Regio- and Stereospecific Conversion of 4-Alkylphenols by the Covalent Flavoprotein Vanillyl-Alcohol Oxidase

Abstract

ABSTRACT The regio- and stereospecific conversion of prochiral 4-alkylphenols by the covalent flavoprotein vanillyl-alcohol oxidase was investigated. The enzyme was active, with 4-alkylphenols bearing aliphatic side chains of up to seven carbon atoms. Optimal catalytic efficiency occurred with 4-ethylphenol and 4- n -propylphenols. These short-chain 4-alkylphenols are stereoselectively hydroxylated to the corresponding ( R )-1-(4′-hydroxyphenyl)alcohols (F. P. Drijfhout, M. W. Fraaije, H. Jongejan, W. J. H. van Berkel, and M. C. R. Franssen, Biotechnol. Bioeng. 59:171–177, 1998). ( S )-1-(4′-Hydroxyphenyl)ethanol was found to be a far better substrate than ( R )-1-(4′-hydroxyphenyl)ethanol, explaining why during the enzymatic conversion of 4-ethylphenol nearly no 4-hydroxyacetophenone is formed.
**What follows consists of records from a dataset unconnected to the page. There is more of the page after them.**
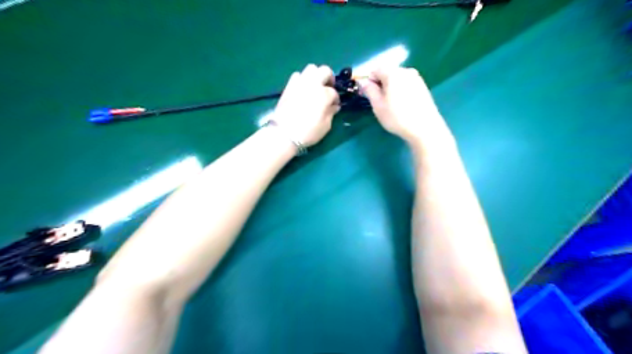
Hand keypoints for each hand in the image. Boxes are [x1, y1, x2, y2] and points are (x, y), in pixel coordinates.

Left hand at [272, 63, 340, 146]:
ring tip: (316, 86)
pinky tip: (304, 89)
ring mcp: (300, 83)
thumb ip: (331, 113)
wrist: (283, 134)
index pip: (334, 92)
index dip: (336, 99)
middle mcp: (312, 84)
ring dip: (316, 75)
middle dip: (329, 77)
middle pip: (324, 70)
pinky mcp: (289, 86)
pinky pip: (298, 75)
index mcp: (324, 94)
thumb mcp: (325, 126)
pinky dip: (303, 79)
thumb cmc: (308, 132)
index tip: (335, 106)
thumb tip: (334, 106)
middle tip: (329, 87)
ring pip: (311, 68)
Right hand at [360, 67, 453, 149]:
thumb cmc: (397, 117)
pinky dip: (401, 92)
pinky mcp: (423, 87)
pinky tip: (403, 106)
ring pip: (397, 80)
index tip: (369, 96)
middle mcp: (406, 71)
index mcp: (393, 73)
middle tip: (380, 103)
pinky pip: (406, 85)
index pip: (375, 70)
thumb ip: (369, 90)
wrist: (424, 128)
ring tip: (392, 106)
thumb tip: (363, 81)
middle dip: (381, 85)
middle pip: (387, 73)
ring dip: (391, 89)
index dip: (369, 82)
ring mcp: (416, 78)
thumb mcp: (378, 105)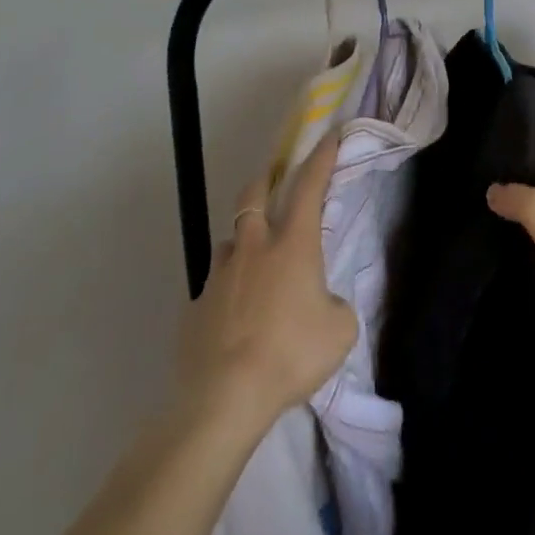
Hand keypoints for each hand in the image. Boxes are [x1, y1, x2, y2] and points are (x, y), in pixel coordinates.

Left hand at [177, 131, 356, 433]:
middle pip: (253, 195)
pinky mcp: (195, 307)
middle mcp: (254, 247)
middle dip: (266, 180)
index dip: (321, 158)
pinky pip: (212, 286)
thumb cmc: (290, 355)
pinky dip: (225, 290)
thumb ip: (336, 307)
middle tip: (274, 178)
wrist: (224, 399)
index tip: (330, 136)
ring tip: (252, 260)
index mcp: (293, 244)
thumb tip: (323, 304)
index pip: (309, 186)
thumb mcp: (339, 332)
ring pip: (229, 241)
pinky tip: (231, 315)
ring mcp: (219, 275)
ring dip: (242, 240)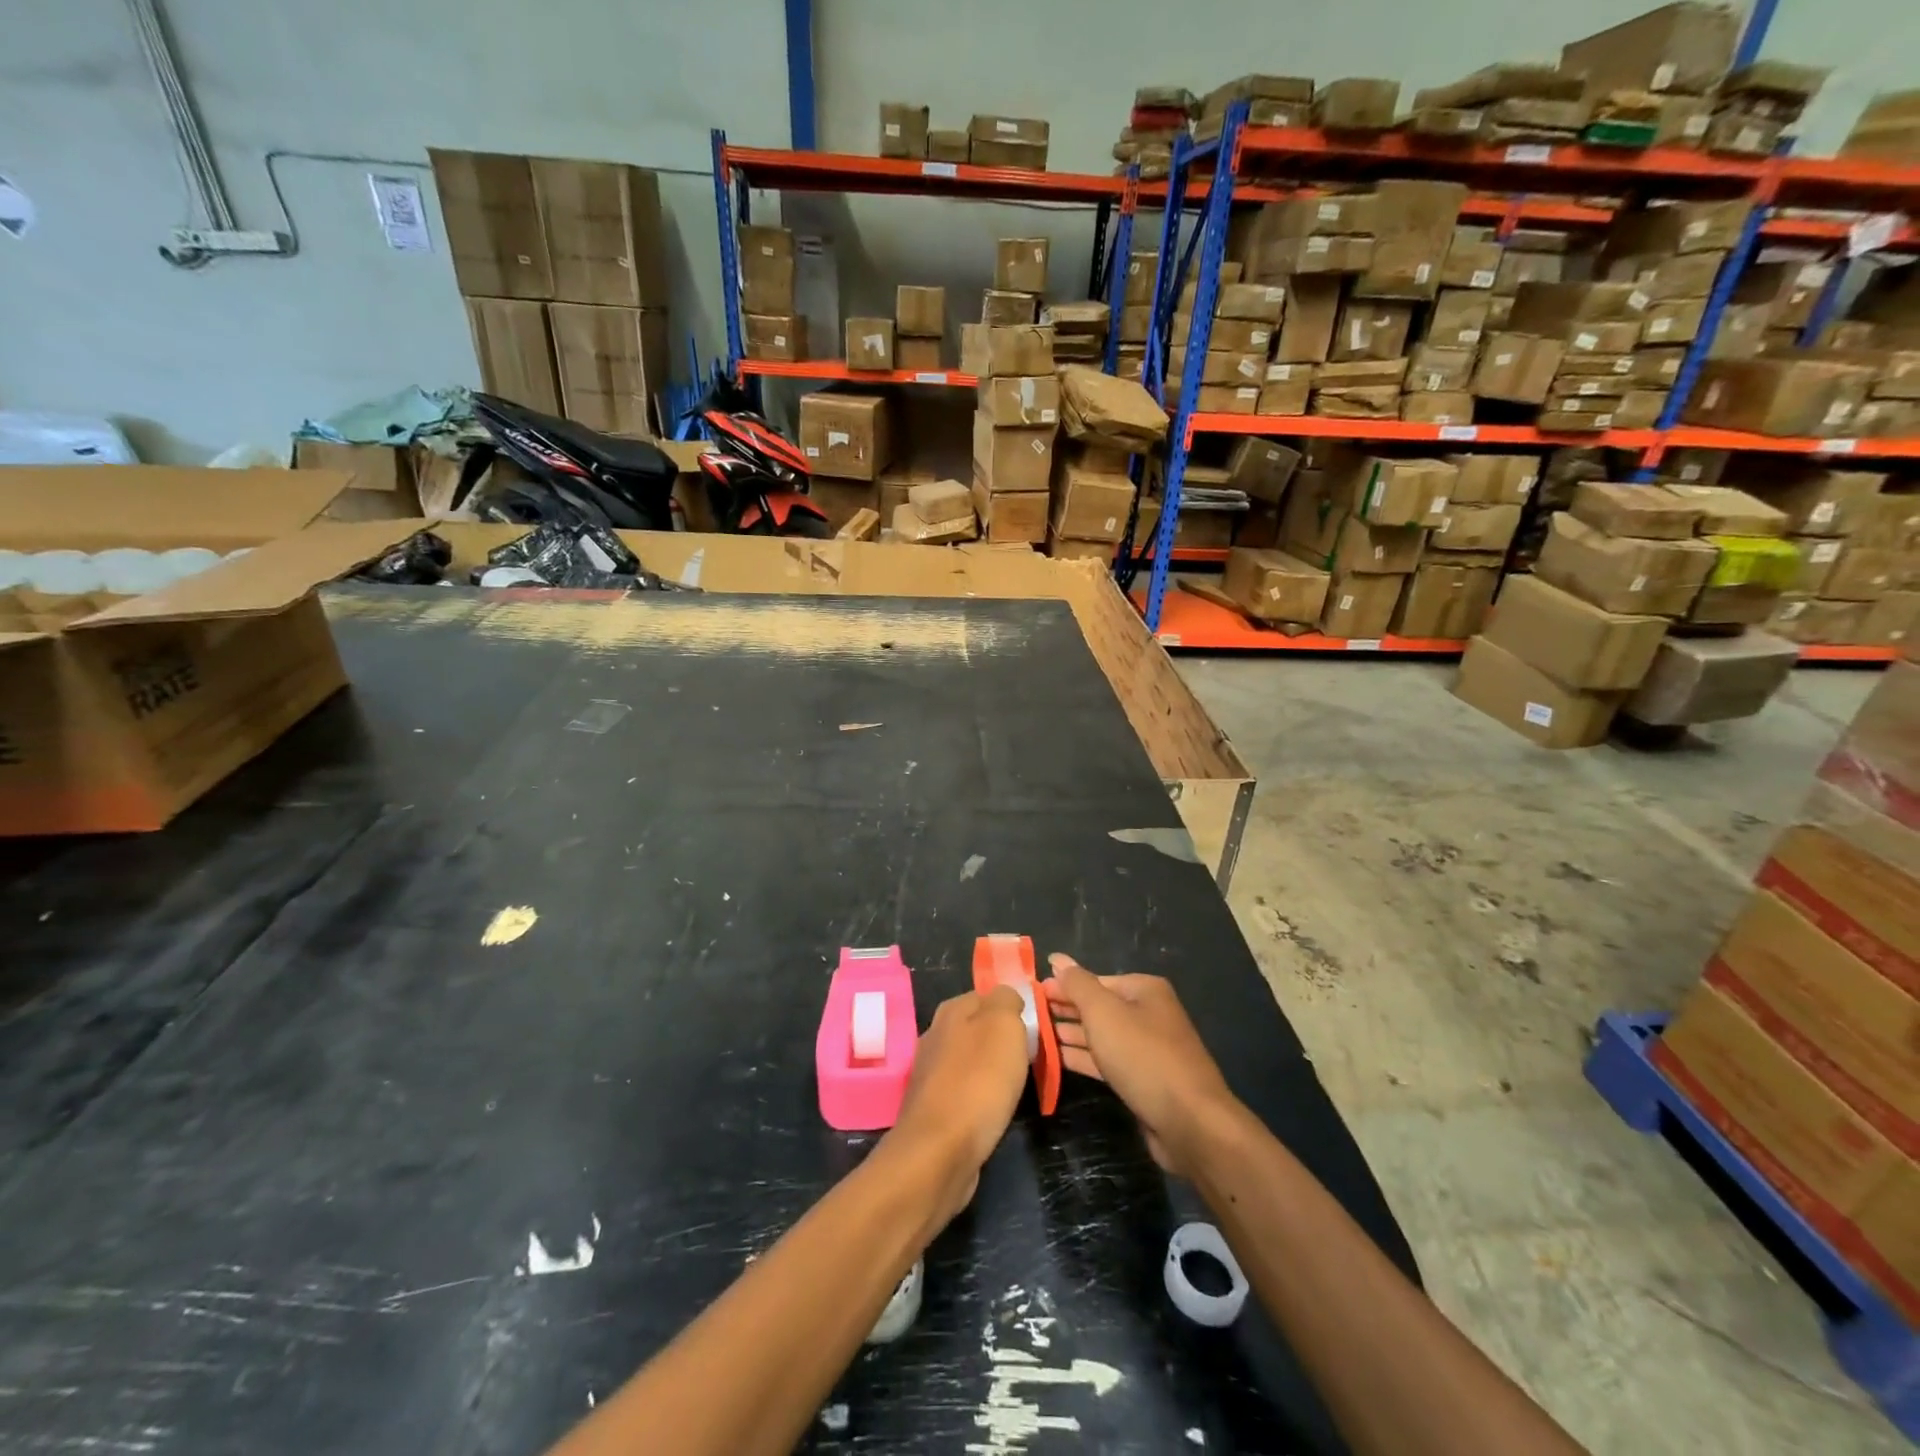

Medium-chain 4-alkylphenols were exclusively converted by vanillyl-alcohol oxidase to the corresponding 1-(4′-hydroxyphenyl)alkenes. The relative cis-trans stereochemistry of these reactions was strongly dependent on the nature of the alkyl side chain. The enzymatic conversion of 4- sec -butylphenol resulted in two (4′-hydroxyphenyl)- sec -butene isomers with identical masses but different fragmentation patterns. We conclude that the water accessibility of the enzyme active site and the orientation of the hydrophobic alkyl side chain of the substrate are of major importance in determining the regiospecific and stereochemical outcome of vanillyl-alcohol oxidase-mediated conversions of 4-alkylphenols.